- [Passage for review]:
§ §

Following the 1997 season, another champion piece comes to Boston, as Duquette reels in NL Cy Young winner Pedro Martinez for Carl Pavano and Tony Armas, Jr.
Then in 1999, Duquette brought Carl Everett to Boston, shipping off Adam Everett and minor leaguer Greg Miller. While Carl Everett would end up showing us he’s a head-case, it was fun to watch other teams complain about how close he was to the plate when he stood in the box.
Then there were Duquette’s big signings: Tim Wakefield, Manny Ramirez, Johnny Damon and Dennis Eckersly have to be at the top of that list.
Really, if you look back at what Duquette managed to do, it’s rather amazing how many of the 2004 pieces came into place because of the Duke.
So on this day, March 1, 2009, let’s reflect & thank the Duke for his role (including being fired) in helping the Sox win two World Series in four years. Good day Duke wherever you are (last I knew he was GM in the Israel Baseball League, no joke!)

§ §

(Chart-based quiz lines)
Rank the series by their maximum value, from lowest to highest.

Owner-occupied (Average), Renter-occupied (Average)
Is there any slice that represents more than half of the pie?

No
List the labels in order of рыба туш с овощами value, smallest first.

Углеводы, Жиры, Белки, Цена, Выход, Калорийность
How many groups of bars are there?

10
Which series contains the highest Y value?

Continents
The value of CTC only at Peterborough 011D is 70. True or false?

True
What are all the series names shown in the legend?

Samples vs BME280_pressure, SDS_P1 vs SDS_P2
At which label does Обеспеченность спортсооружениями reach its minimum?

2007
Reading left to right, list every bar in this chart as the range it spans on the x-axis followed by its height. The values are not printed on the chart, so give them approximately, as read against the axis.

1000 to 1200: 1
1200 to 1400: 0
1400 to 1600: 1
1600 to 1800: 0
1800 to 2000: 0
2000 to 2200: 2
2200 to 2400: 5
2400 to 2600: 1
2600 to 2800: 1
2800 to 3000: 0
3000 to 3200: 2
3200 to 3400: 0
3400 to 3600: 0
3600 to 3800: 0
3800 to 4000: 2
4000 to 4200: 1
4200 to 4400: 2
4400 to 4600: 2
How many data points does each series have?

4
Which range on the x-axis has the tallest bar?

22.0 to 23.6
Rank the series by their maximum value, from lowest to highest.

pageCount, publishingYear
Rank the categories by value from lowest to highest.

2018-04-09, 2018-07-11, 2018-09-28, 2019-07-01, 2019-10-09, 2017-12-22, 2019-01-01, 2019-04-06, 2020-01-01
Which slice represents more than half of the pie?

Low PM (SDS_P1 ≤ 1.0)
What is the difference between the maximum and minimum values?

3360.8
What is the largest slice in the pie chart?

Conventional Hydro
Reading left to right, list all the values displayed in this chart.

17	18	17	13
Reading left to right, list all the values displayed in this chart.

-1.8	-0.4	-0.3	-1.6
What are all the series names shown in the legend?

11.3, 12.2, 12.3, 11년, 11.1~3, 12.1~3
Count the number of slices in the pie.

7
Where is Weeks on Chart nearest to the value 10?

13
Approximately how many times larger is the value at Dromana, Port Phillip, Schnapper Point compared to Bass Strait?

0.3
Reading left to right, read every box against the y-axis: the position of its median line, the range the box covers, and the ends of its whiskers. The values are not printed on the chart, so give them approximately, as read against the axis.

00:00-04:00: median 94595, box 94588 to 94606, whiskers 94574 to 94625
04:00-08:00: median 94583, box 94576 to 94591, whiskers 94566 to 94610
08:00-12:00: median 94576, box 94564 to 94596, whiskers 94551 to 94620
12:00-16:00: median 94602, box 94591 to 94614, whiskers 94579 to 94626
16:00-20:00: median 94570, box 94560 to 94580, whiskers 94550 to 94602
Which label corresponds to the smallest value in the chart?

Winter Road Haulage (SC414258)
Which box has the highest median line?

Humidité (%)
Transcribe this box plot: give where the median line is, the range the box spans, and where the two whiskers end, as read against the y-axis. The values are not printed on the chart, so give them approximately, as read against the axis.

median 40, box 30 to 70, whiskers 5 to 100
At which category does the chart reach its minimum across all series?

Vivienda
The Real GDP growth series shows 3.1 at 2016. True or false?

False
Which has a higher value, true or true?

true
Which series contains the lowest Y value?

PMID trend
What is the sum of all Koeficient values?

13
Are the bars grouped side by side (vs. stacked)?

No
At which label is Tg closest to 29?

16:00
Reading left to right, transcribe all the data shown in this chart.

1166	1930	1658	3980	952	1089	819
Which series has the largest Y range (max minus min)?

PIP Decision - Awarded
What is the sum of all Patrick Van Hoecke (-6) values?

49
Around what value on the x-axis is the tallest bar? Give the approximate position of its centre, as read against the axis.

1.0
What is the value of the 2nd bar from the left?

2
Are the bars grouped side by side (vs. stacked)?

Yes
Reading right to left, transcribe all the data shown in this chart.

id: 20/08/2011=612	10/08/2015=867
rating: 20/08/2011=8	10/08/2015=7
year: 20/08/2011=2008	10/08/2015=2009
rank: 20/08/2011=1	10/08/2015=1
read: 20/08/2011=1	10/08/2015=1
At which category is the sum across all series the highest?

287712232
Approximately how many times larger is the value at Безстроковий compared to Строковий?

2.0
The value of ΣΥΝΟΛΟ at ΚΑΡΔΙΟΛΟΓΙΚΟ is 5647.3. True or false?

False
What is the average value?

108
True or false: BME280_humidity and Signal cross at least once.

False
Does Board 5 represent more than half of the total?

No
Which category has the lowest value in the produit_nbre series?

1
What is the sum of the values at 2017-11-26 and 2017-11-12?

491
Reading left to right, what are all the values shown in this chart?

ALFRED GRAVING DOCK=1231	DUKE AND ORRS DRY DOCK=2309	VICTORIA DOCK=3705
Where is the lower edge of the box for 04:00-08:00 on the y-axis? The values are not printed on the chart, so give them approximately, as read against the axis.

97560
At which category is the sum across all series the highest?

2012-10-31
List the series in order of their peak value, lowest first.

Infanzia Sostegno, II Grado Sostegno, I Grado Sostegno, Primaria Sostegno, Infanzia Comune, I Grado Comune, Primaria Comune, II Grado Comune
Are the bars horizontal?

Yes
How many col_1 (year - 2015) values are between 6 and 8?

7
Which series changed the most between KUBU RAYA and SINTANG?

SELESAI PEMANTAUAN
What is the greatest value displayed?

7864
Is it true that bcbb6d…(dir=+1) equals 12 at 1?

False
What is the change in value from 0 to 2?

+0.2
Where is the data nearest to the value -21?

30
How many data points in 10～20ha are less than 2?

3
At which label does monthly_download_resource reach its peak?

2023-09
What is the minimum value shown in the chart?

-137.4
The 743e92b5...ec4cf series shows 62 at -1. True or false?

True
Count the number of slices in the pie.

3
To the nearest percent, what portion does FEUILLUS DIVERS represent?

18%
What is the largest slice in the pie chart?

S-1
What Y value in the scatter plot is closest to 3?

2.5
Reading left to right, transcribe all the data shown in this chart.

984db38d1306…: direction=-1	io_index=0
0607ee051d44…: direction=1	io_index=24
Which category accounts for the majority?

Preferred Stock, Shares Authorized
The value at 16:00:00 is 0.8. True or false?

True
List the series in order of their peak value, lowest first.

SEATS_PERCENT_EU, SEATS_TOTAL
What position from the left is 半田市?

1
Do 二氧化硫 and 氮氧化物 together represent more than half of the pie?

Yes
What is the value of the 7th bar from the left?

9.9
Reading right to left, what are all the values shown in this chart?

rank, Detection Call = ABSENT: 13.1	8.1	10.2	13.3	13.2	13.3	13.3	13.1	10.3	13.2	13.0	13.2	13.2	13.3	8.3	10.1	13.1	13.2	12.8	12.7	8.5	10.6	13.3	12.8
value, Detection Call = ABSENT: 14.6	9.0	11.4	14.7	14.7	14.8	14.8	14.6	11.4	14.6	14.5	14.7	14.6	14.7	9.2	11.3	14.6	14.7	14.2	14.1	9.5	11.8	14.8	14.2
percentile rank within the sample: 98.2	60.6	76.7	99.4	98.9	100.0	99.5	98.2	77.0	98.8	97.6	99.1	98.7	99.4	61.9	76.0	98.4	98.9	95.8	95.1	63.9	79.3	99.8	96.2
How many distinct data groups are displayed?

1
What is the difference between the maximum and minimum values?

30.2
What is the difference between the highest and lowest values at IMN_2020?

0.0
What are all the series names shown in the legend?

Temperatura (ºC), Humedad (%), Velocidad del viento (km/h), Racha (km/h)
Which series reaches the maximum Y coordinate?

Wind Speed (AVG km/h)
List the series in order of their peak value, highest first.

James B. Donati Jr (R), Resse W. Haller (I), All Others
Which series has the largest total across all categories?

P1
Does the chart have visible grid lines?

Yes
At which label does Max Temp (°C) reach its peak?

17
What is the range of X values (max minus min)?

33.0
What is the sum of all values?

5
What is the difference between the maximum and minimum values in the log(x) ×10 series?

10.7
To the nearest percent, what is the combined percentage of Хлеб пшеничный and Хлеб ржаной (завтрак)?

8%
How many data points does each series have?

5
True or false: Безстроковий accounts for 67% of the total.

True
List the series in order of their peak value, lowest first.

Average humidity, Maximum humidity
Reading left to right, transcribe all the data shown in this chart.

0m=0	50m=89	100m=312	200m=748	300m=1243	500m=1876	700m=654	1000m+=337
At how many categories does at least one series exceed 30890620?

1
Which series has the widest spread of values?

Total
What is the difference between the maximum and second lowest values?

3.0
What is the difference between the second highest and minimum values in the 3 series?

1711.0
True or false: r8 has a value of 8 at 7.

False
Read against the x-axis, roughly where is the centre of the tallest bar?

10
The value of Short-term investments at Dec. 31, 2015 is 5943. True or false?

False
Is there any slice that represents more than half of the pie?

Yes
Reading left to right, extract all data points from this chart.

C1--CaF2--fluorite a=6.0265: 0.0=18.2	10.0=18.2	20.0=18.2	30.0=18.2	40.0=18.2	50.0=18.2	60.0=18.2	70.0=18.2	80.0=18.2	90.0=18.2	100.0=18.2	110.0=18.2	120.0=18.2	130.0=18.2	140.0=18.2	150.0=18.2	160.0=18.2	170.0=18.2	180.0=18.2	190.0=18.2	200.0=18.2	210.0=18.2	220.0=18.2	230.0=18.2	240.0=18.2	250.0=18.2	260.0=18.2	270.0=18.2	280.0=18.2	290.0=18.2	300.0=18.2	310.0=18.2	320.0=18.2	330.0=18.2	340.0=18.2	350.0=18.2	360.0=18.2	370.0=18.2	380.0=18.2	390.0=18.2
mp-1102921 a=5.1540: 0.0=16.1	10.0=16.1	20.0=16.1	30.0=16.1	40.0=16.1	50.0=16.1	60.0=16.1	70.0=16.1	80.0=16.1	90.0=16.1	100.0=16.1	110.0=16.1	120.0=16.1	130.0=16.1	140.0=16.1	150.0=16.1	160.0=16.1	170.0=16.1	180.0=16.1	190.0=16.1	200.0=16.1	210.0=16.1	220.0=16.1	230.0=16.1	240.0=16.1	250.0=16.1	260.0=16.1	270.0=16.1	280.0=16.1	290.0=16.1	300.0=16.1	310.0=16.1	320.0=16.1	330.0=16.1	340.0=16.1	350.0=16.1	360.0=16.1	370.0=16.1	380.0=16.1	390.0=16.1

§ §

- [Task list]:
1) In the passage about Duquette, why does the writer say Carl Everett was fun to watch?
2) List the players the passage about Duquette names as his big signings.
The lines are not used in any of this.

- [Solutions to the tasks]:
1) Other teams complained about how close he stood to the plate when he was in the box, and the writer enjoyed watching them do it.

2) Tim Wakefield, Manny Ramirez, Johnny Damon, Dennis Eckersly